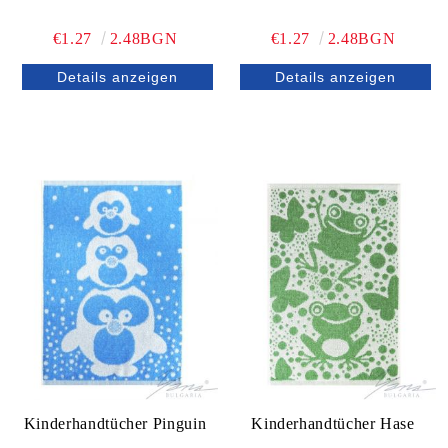
€1.27
2.48BGN
€1.27
2.48BGN
Details anzeigen
Details anzeigen
Kinderhandtücher Pinguin
Kinderhandtücher Hase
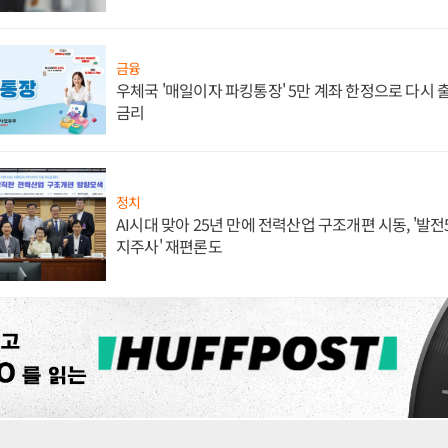
금융
우체국 '매일이자 파킹통장' 5만 계좌 한정으로 다시 출시
금리
정치
AI시대 맞아 25년 만에 전력산업 구조개편 시동, '발전5
지주사' 재편론도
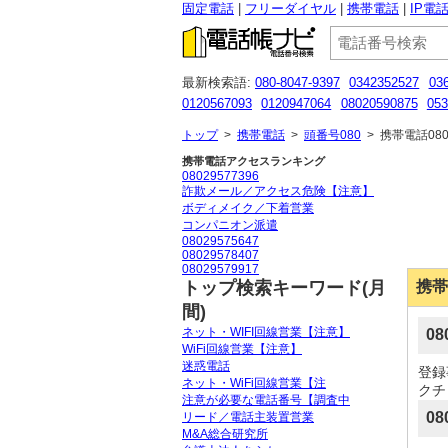
固定電話
フリーダイヤル
携帯電話
IP電
最新検索語:
080-8047-9397
0342352527
03
0120567093
0120947064
08020590875
053
07093810205
090-7452-6309
08035228144
トップ
>
携帯電話
>
頭番号080
>
携帯電話080
携帯電話アクセスランキング
08029577396
詐欺メール／アクセス危険【注意】
ボディメイク／下着営業
コンパニオン派遣
08029575647
08029578407
08029579917
トップ検索キーワード(月
携帯
間)
ネット・WIFI回線営業【注意】
0
WiFi回線営業【注意】
迷惑電話
登録
ネット・WiFi回線営業【注
クチ
注意が必要な電話番号【調査中
08
リード／電話主装置営業
M&A総合研究所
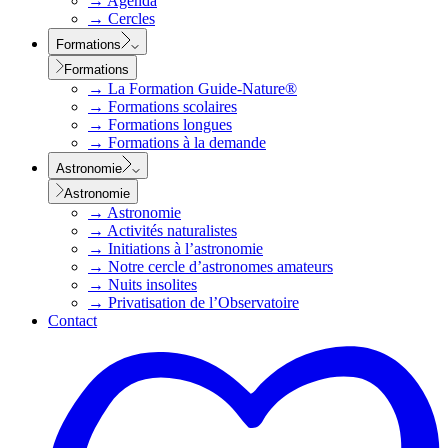
→
Agenda
→
Cercles
Formations
Formations
→
La Formation Guide-Nature®
→
Formations scolaires
→
Formations longues
→
Formations à la demande
Astronomie
Astronomie
→
Astronomie
→
Activités naturalistes
→
Initiations à l’astronomie
→
Notre cercle d’astronomes amateurs
→
Nuits insolites
→
Privatisation de l’Observatoire
Contact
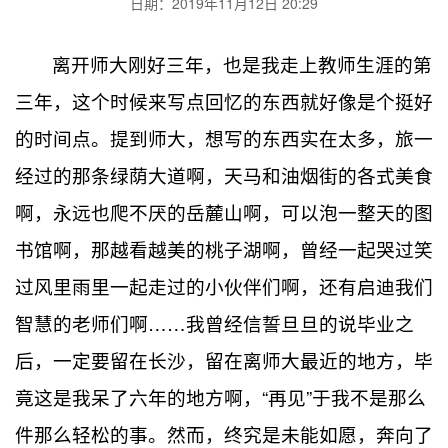
日期：2019年11月12日 20:29
离开师大刚好三年，也是我走上教师生涯的第
三年，这个时候来写点回忆的东西就好像是个挺好
的时间点。提到师大，想写的东西实在太多，旅一
经过的那条绿荫大道啊，天马和油烟街的各式美食
啊，永远也爬不厌的岳麓山啊，可以泡一整天的图
书馆啊，那越看越美的桃子湖啊，曾经一起哭过笑
过风里雨里一起走过的小伙伴们啊，还有启迪我们
智慧的老师们啊……我曾经信誓旦旦的说毕业之
后，一定要留在长沙，留在离师大最近的地方，毕
竟这是我呆了六年的地方啊，“再见”于我不是那么
件那么轻松的事。然而，终究是未能如愿，奔向了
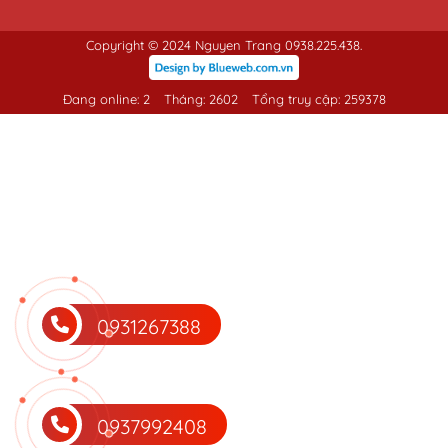
Copyright © 2024 Nguyen Trang 0938.225.438.
Đang online: 2
Tháng: 2602
Tổng truy cập: 259378
0931267388
0937992408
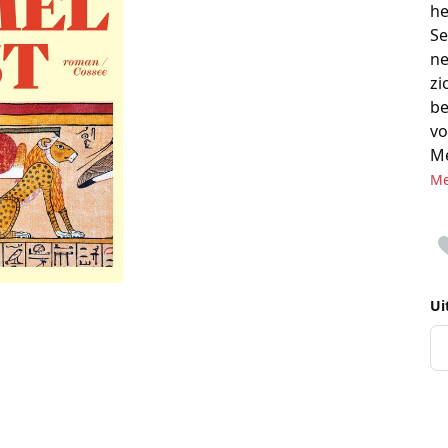
he
Se
ne
zi
be
vo
Me
Me
Ui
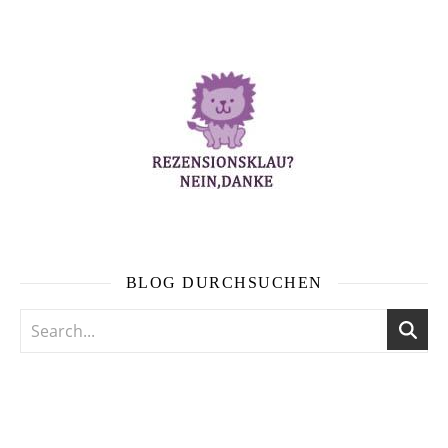
BLOG DURCHSUCHEN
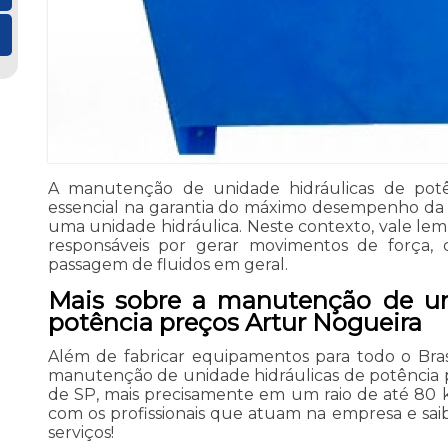
A manutenção de unidade hidráulicas de potê
essencial na garantia do máximo desempenho da
uma unidade hidráulica. Neste contexto, vale lem
responsáveis por gerar movimentos de força, c
passagem de fluidos em geral.
Mais sobre a manutenção de un
potência preços Artur Nogueira
Além de fabricar equipamentos para todo o Brasil
manutenção de unidade hidráulicas de potência 
de SP, mais precisamente em um raio de até 80 
com os profissionais que atuam na empresa e saib
serviços!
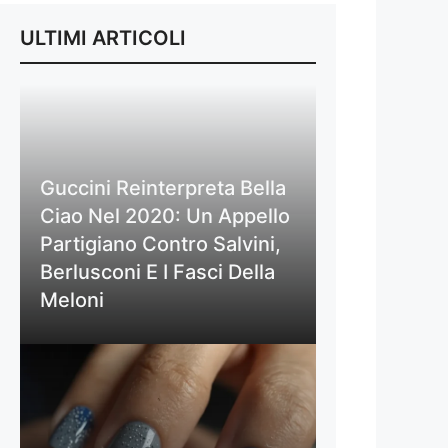
ULTIMI ARTICOLI
Guccini Reinterpreta Bella
Ciao Nel 2020: Un Appello
Partigiano Contro Salvini,
Berlusconi E I Fasci Della
Meloni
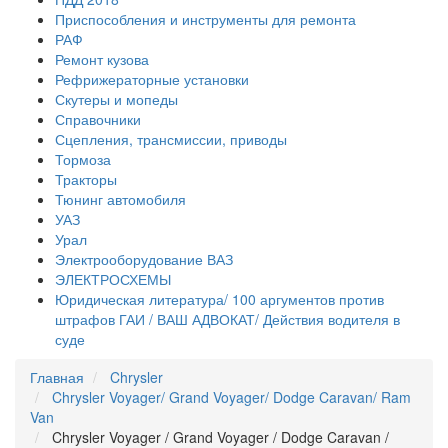
Приспособления и инструменты для ремонта
РАФ
Ремонт кузова
Рефрижераторные установки
Скутеры и мопеды
Справочники
Сцепления, трансмиссии, приводы
Тормоза
Тракторы
Тюнинг автомобиля
УАЗ
Урал
Электрооборудование ВАЗ
ЭЛЕКТРОСХЕМЫ
Юридическая литература/ 100 аргументов против
штрафов ГАИ / ВАШ АДВОКАТ/ Действия водителя в
суде
Главная
Chrysler
Chrysler Voyager/ Grand Voyager/ Dodge Caravan/ Ram
Van
Chrysler Voyager / Grand Voyager / Dodge Caravan /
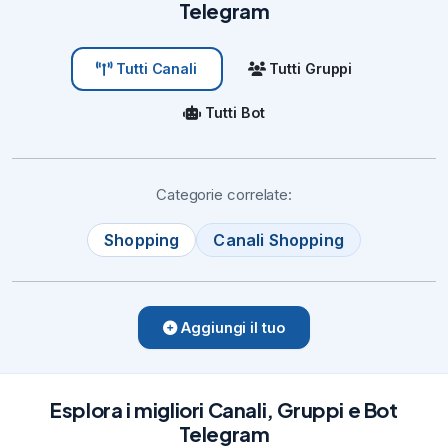
Telegram
Tutti Gruppi
Tutti Canali
Tutti Bot
Categorie correlate:
Shopping
Canali Shopping
Aggiungi il tuo
Esplora i migliori Canali, Gruppi e Bot
Telegram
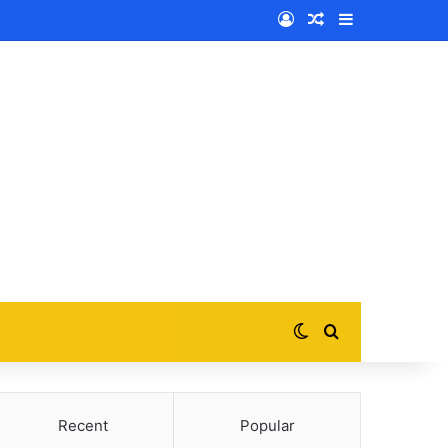
Log In
Random Article
Sidebar
Switch skin
Search for
Recent
Popular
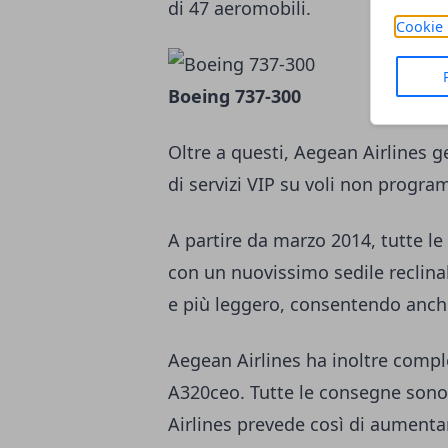
di 47 aeromobili.
Cookie 
Boeing 737-300
Oltre a questi, Aegean Airlines g
di servizi VIP su voli non progra
A partire da marzo 2014, tutte l
con un nuovissimo sedile reclina
e più leggero, consentendo anche 
Aegean Airlines ha inoltre comple
A320ceo. Tutte le consegne sono
Airlines prevede così di aumentar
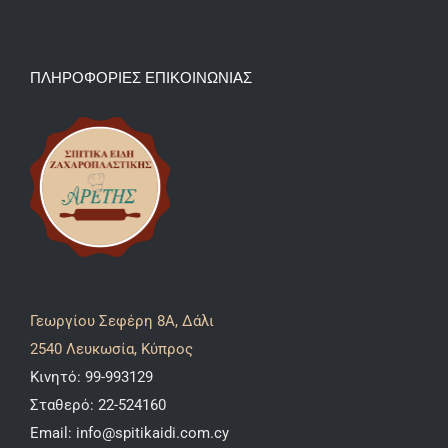
ΠΛΗΡΟΦΟΡΙΕΣ ΕΠΙΚΟΙΝΩΝΙΑΣ
Γεωργίου Σεφέρη 8A, Δάλι
2540 Λευκωσία, Κύπρος
Κινητό:
99-993129
Σταθερό:
22-524160
Email:
info@spitikaidi.com.cy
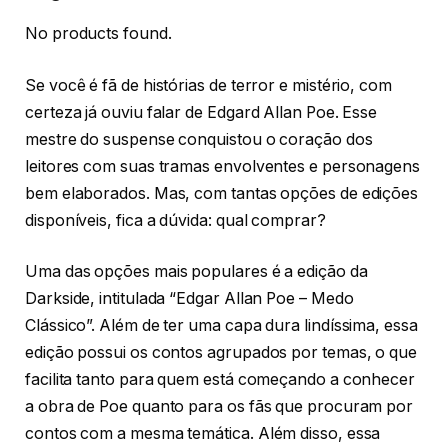
No products found.
Se você é fã de histórias de terror e mistério, com
certeza já ouviu falar de Edgard Allan Poe. Esse
mestre do suspense conquistou o coração dos
leitores com suas tramas envolventes e personagens
bem elaborados. Mas, com tantas opções de edições
disponíveis, fica a dúvida: qual comprar?
Uma das opções mais populares é a edição da
Darkside, intitulada “Edgar Allan Poe – Medo
Clássico”. Além de ter uma capa dura lindíssima, essa
edição possui os contos agrupados por temas, o que
facilita tanto para quem está começando a conhecer
a obra de Poe quanto para os fãs que procuram por
contos com a mesma temática. Além disso, essa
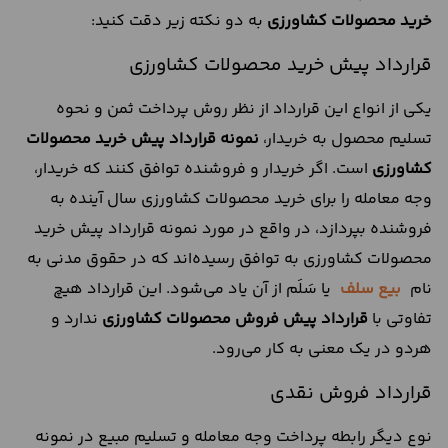
خرید محصولات کشاورزی
به دو نکته زیر دقت کنید:
قرارداد پیش خرید محصولات کشاورزی
یکی از انواع این قرارداد از نظر روش پرداخت ثمن و نحوه
تسلیم محصول به خریدار،
نمونه قرارداد پیش خرید محصولات
کشاورزی
است. اگر خریدار و فروشنده توافق کنند که خریدار،
وجه معامله را برای خرید محصولات کشاورزی سال آینده به
فروشنده بپردازد، در واقع در مورد نمونه قرارداد پیش خرید
محصولات کشاورزی به توافق رسیده‌اند که در حقوق مدنی به
نام
بیع سلف
یا سَلَم از آن یاد می‌شود. این قرارداد هیچ
تفاوتی با
قرارداد پیش فروش محصولات کشاورزی
ندارد و
هردو در یک معنی به کار می‌رود.
قرارداد فروش نقدی
نوع دیگر رابطه پرداخت وجه معامله و تسلیم مبیع در نمونه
###
## What to produce
Please list every line of the records that contains "Voyager".

## Result of this exercise
Chrysler Voyager/ Grand Voyager/ Dodge Caravan/ Ram
Chrysler Voyager / Grand Voyager / Dodge Caravan /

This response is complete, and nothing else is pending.